*The problem*: Copy each of the records below word for word, omitting the pictures.

Dataset entries:
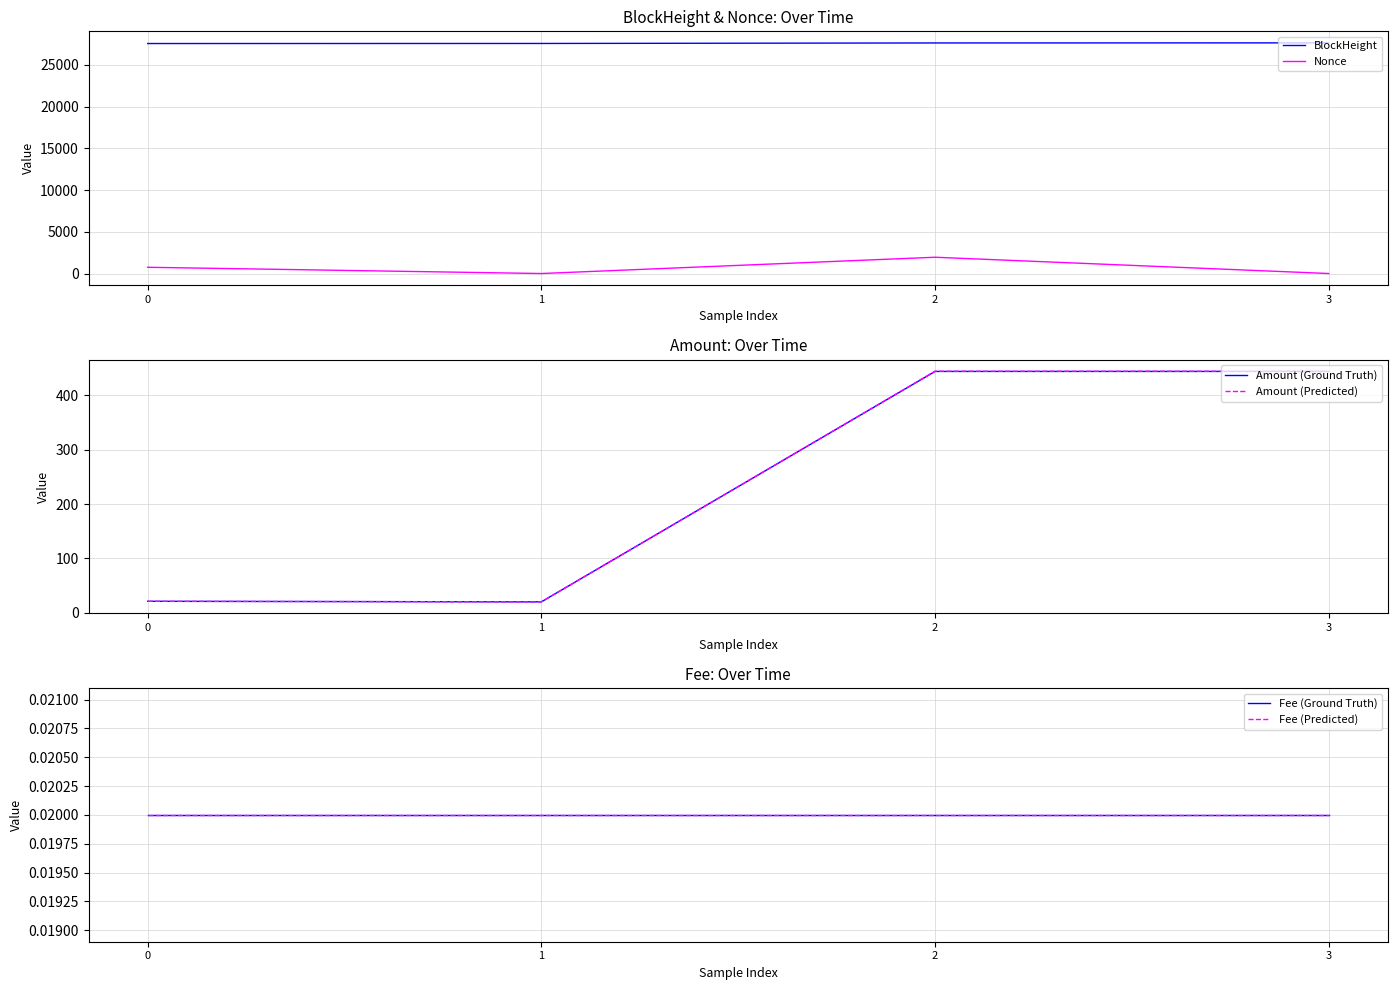

Reading left to right, what are all the values shown in this chart?

BlockHeight: 27563.0	27572.0	27632.0	27643.0
Nonce: 748.0	0.0	1951.0	1.0
Amount (Ground Truth): 21.2	20.2	444.0	444.0
Amount (Predicted): 21.2	20.2	444.4	444.4
Fee (Ground Truth): 0.0	0.0	0.0	0.0
Fee (Predicted): 0.0	0.0	0.0	0.0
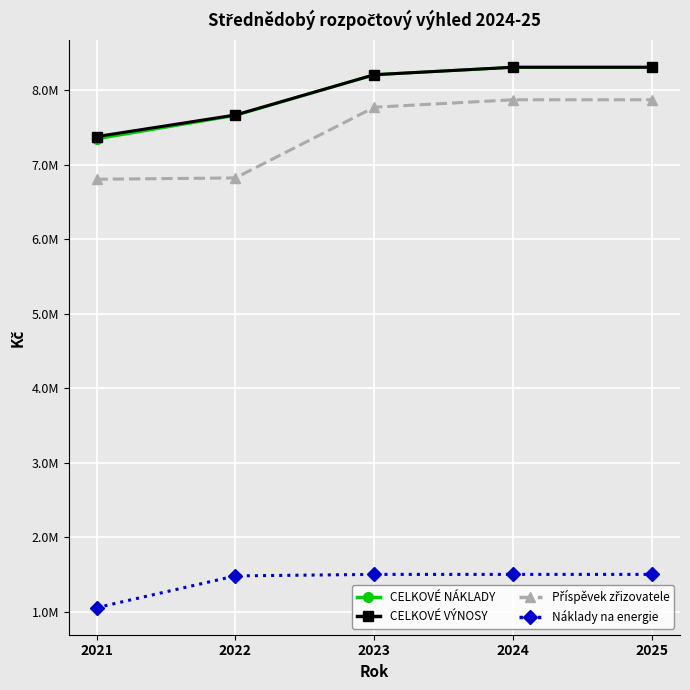

Between 2021 and 2022, which series saw the biggest shift?

Náklady na energie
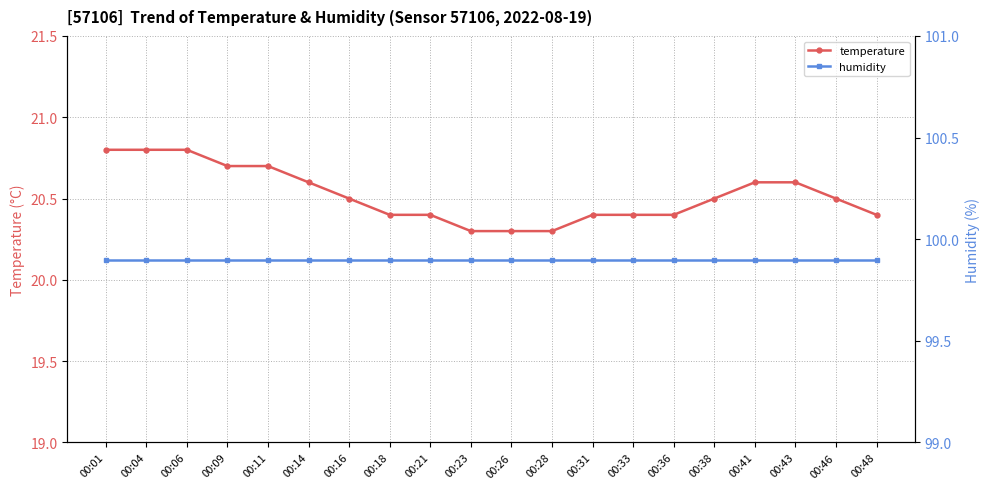

How many series are shown in this chart?

2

*Completed task*:
Reading left to right, what are all the values shown in this chart?

BlockHeight: 27563.0	27572.0	27632.0	27643.0
Nonce: 748.0	0.0	1951.0	1.0
Amount (Ground Truth): 21.2	20.2	444.0	444.0
Amount (Predicted): 21.2	20.2	444.4	444.4
Fee (Ground Truth): 0.0	0.0	0.0	0.0
Fee (Predicted): 0.0	0.0	0.0	0.0

Between 2021 and 2022, which series saw the biggest shift?

Náklady na energie

How many series are shown in this chart?

2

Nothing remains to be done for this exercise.